*** EXTRACTED INFORMATION Section Begins ***

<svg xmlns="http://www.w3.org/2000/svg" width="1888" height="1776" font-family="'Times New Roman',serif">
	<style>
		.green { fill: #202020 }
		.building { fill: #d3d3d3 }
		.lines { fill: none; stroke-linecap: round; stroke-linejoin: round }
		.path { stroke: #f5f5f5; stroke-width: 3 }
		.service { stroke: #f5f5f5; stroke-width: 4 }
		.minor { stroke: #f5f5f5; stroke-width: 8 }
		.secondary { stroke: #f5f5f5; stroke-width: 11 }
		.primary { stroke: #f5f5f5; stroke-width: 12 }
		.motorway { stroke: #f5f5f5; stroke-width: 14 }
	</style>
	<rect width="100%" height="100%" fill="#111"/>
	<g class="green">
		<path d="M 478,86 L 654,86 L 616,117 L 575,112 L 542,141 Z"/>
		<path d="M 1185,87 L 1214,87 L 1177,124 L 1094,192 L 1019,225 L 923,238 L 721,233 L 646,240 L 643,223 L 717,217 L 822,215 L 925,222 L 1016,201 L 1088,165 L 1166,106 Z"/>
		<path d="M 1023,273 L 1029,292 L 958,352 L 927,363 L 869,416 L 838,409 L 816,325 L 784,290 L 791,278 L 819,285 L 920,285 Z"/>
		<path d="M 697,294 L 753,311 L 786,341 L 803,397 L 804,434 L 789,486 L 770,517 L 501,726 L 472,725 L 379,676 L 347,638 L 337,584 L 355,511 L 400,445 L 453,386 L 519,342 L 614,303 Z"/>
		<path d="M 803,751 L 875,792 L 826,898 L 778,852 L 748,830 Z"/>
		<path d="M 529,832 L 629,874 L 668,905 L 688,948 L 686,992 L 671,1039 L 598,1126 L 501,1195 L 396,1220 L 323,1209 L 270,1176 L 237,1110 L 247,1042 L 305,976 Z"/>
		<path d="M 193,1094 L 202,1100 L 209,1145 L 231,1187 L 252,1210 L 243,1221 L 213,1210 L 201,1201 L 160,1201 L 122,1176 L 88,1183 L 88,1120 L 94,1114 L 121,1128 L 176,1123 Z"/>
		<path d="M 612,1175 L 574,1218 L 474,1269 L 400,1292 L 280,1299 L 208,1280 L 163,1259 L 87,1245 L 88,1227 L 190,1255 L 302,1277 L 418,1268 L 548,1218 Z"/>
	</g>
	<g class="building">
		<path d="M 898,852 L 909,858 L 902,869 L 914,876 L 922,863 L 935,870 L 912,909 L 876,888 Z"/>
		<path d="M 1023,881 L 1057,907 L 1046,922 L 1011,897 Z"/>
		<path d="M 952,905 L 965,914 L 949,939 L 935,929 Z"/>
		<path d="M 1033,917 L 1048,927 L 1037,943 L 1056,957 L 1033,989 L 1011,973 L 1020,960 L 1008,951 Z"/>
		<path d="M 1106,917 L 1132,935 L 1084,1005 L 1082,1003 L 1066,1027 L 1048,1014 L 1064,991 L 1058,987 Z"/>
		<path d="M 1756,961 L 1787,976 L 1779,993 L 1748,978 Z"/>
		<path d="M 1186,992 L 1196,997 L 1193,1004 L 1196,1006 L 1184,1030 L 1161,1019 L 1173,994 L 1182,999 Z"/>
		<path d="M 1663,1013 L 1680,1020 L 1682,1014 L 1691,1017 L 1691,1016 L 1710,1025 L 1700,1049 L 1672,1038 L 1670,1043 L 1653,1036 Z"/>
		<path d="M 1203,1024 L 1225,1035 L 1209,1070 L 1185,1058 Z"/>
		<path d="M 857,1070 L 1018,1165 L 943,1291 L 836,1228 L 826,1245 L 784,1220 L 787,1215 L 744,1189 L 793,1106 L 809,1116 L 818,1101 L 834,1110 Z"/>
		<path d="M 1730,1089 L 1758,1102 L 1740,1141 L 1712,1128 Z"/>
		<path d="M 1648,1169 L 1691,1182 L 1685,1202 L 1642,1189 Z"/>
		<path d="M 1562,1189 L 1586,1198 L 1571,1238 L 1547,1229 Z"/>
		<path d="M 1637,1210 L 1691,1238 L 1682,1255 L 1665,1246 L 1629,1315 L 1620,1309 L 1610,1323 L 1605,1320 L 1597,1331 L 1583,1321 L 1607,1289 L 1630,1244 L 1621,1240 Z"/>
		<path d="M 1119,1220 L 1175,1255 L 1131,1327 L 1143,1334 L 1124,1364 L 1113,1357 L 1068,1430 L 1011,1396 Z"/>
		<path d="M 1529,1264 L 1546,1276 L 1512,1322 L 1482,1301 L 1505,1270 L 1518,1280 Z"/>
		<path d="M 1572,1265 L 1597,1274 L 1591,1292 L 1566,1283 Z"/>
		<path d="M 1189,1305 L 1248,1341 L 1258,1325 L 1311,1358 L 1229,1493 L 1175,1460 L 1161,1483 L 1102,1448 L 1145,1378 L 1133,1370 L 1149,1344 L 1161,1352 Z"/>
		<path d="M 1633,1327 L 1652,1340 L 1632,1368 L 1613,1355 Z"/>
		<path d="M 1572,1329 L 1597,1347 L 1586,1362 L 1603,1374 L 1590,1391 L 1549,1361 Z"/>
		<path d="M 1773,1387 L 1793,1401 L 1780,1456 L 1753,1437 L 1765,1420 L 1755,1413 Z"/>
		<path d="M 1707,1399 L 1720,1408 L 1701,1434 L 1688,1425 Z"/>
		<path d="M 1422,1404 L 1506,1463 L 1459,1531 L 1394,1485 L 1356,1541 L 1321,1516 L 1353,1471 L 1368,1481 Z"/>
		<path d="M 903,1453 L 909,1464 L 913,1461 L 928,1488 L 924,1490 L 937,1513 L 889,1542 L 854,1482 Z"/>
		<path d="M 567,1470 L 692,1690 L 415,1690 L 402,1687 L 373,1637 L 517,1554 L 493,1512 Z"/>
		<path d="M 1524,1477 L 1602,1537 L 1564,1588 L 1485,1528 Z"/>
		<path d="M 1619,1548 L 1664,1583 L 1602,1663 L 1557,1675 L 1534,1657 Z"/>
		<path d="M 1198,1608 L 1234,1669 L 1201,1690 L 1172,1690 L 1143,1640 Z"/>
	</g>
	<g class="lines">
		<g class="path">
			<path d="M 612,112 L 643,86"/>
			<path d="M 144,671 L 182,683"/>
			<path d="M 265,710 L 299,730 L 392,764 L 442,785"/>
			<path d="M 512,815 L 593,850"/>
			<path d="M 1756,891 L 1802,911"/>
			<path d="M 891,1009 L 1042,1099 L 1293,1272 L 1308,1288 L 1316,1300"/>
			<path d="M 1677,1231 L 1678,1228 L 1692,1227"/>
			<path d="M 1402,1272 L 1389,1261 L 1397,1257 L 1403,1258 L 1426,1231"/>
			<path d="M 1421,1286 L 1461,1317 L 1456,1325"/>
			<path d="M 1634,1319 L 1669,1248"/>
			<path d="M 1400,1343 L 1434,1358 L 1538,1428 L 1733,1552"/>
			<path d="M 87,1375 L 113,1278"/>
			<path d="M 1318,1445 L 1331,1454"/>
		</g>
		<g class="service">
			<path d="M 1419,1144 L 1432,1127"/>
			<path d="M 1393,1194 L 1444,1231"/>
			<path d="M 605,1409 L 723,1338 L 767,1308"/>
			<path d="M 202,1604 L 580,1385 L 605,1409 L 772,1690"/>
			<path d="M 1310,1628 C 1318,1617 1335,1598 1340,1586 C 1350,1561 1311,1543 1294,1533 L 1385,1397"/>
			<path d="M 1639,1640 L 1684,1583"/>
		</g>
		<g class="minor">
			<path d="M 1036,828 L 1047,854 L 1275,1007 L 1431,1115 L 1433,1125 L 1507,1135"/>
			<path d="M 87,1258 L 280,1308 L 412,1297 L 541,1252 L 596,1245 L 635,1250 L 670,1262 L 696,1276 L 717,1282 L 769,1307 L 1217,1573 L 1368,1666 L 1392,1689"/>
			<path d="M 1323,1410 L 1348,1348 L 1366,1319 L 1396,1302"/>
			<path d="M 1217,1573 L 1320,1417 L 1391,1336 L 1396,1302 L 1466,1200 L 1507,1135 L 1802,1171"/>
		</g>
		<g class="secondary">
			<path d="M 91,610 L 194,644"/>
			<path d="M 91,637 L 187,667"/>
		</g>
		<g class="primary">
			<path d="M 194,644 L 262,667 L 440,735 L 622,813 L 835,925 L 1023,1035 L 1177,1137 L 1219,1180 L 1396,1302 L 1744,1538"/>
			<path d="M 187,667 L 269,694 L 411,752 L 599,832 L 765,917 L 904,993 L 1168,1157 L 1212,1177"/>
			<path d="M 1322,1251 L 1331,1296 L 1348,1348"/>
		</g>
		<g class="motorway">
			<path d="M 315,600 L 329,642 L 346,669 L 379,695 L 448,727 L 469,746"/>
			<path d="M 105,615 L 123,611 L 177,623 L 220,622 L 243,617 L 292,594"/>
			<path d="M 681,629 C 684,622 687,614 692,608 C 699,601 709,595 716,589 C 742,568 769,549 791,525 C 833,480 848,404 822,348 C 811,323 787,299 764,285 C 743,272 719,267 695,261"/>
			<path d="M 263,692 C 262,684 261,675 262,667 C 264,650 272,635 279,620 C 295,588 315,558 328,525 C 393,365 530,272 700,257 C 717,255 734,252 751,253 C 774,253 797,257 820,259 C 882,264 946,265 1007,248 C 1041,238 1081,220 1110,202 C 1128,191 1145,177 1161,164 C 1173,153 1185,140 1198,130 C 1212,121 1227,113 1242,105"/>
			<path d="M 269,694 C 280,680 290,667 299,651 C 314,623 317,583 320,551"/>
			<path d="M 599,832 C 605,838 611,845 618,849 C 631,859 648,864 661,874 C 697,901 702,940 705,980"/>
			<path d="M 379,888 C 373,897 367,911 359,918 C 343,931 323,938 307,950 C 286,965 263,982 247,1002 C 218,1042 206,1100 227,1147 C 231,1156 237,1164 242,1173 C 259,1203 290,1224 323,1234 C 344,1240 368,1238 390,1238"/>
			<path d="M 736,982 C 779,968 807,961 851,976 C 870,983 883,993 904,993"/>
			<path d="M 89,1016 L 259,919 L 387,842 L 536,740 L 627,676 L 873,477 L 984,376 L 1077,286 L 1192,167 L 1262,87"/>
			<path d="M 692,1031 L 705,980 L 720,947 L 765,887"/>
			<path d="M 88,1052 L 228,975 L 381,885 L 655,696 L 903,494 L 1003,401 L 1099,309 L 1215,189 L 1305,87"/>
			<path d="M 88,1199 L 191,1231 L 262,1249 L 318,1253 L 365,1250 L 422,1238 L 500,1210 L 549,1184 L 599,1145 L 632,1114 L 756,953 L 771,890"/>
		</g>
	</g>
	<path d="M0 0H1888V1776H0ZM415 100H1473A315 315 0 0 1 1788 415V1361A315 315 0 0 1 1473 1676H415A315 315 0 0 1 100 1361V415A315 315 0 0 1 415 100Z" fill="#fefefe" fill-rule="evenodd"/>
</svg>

*** EXTRACTED INFORMATION Section Ends ***

Look for the string "lines" in the data above and return every line that has it.

[OUTPUT OF THE EXERCISE]
		.lines { fill: none; stroke-linecap: round; stroke-linejoin: round }
	<g class="lines">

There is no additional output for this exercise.